Clin Res Cardiol (2023). https://doi.org/10.1007/s00392-023-02180-w

In vivo cardiac restricted overexpression of Myoscape/STRIP2 protects from cardiac failure after transverse aortic constriction and persistant Calcineurin activation
B. Völschow1, M. Leye2, C. Tannert1, N. Frey3, M. Eden3
1Molekulare Kardiologie, Universitätsklinikum Schleswig-Holstein, Kiel; 2Klinik für Innere Medizin III / Kardiologie, Angiologie, Intensivmedizin, Universitätsklinikum Schleswig-Holstein, Kiel; 3Klinik für Innere Med. III, Kardiologie, Angiologie u. Pneumologie, Universitätsklinikum Heidelberg, Heidelberg;

Heart failure is still a major cause for death and one of the most common reasons for hospital admission in the western world. It is known that proper calcium hemostasis and regular LTCC function play a key role in patients with dilated cardiomyopathy (DCM) and heart failure. In previous experiments we have shown that Myoscape - a member of the mammalian Striatin-interacting phosphatase and kinase (STRIPAK) complex – directly interacts with the L-type Ca2+channel (LTCC) to stabilize LTCC surface expression. Loss of Myoscape leads to endocytotic internalization of LTCC and subsequent heart failure in-vivo with damaged Ca2+ currents. Adenoviral overexpression of Myoscape/Strip2 in adult and neonatal rat ventricular cardiomyocytes (ARVCM and NRVCM) results in enhanced LTCC currents and increases contractility, as well as in inhibition of the Calcineurin NFAT axis to prevent cardiac hypertrophy and re-expression of the fetal gene program in vitro.

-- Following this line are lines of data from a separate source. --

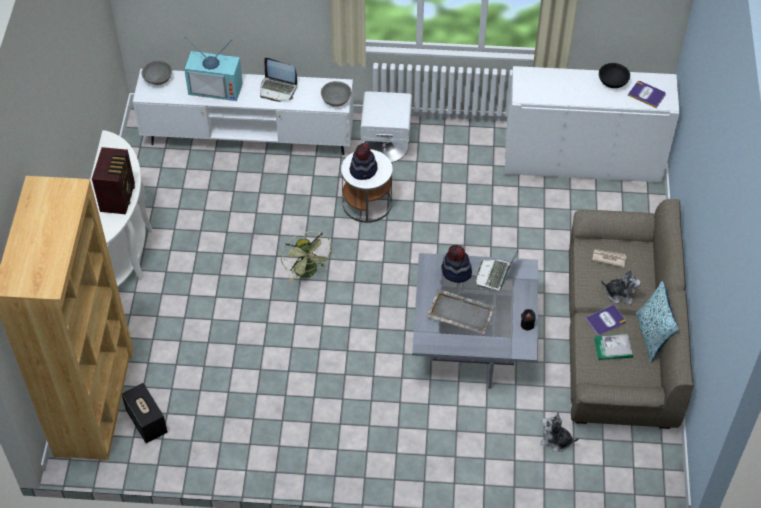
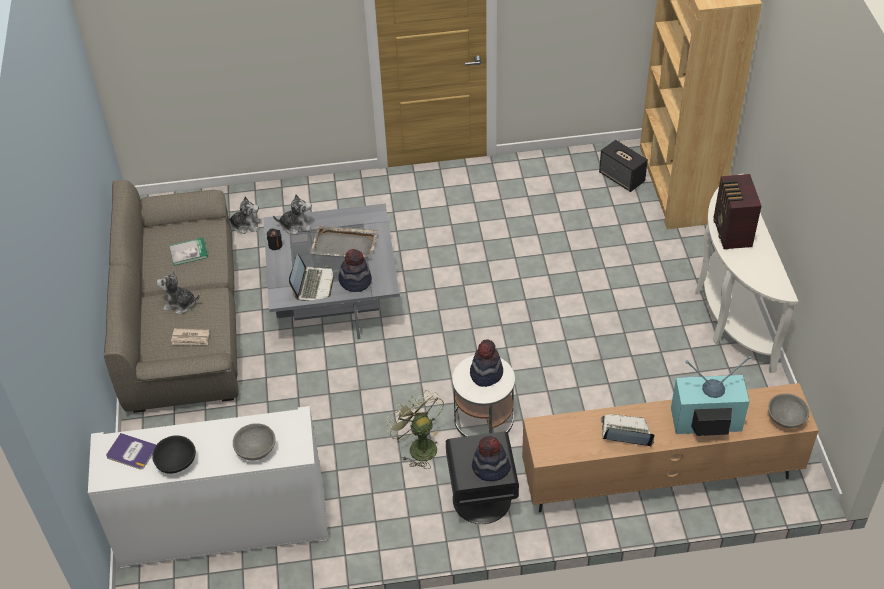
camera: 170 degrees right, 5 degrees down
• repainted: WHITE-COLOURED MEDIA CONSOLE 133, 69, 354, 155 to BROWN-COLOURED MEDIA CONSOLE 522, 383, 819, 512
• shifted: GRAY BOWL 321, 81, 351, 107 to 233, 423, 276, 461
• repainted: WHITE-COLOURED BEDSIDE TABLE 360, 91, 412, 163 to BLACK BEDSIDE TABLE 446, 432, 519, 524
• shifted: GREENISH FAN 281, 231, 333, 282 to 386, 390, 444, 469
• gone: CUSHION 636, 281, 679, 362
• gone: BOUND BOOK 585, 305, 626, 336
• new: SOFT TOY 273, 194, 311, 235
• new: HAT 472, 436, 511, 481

To elucidate a possibly protective role of Myoscape overexpression in vivo, we generated a transgenic Myoscape mouse model with cardiac restricted Myoscape/STRIP2 overexpression (Myoscape TG; up to 2.8fold; p<0.0001) and performed baseline characteristics and challenging experiments using two different hypertrophy models. While showing no obvious cardiac phenotype under baseline with similar morphometric and functional parameters, Myoscape transgenic mice also showed equivalent expression of hypertrophic genes (NPPA/NPPB) and various proteins involved in cardiac Calcium cycling (LTCC, Ryanodine receptor, SERCA2, Caveolin 3). 

But after transverse aortic constriction (TAC) in Myoscape transgenic mice, data analysis revealed that cardiac restricted overexpression prevented cardiac failure and that these mice showed preserved ejection fraction (36.63% vs. 23.74%, p<0,01) as well as stroke volume (33.49% vs 22.28µl; p<0,05) compared to wildtype mice after TAC. Moreover, Calcineurin-regulator RCAN1.4 protein-expression increased significantly (1.94-fold) in wild-type mice after TAC, as expected, and was significantly reduced by Myoscape overexpression in western blot analysis (1.94-fold vs. 1.41-fold; p<0.05). Nevertheless, transgenic Myoscape overexpression failed to prevent the development of cardiac hypertrophy in vivo. 

Beyond that, we crossbred Myoscape transgenic mice with Calcineurin transgenic mice that are known to develop severe hypertrophy and heart failure due to constantly activated cardiac Calcineurin expression. As expected the transgenic calcineurin animals showed reduced ejection fraction compared to wildtype littermates (39.46% vs 57.6%, p<0.0001). In contrast double-transgenic Calcineurin TG/Myoscape TG mice showed significantly improved ejection fraction when compared to Calcineurin transgenic mice (48.88 vs 39.46%, p<0.05). But again, additional Myoscape overexpression failed to prevent cardiac hypertrophy showing similar heart weight to tibia length ratios in both models, besides the fact that again, protein-expression RCAN1.4 was significantly lower with in double transgenic mice (86.5-fold vs 136-fold, p<0.05) when compared to Calcineurin TG alone, indicating significant but incomplete Calcineurin inhibition.

 

Taken together, Myoscape overexpression results in positive contractility and Calcineurin inhibition in vitro and prevents heart failure after TAC or due to persistent Calcineurin activation in vivo.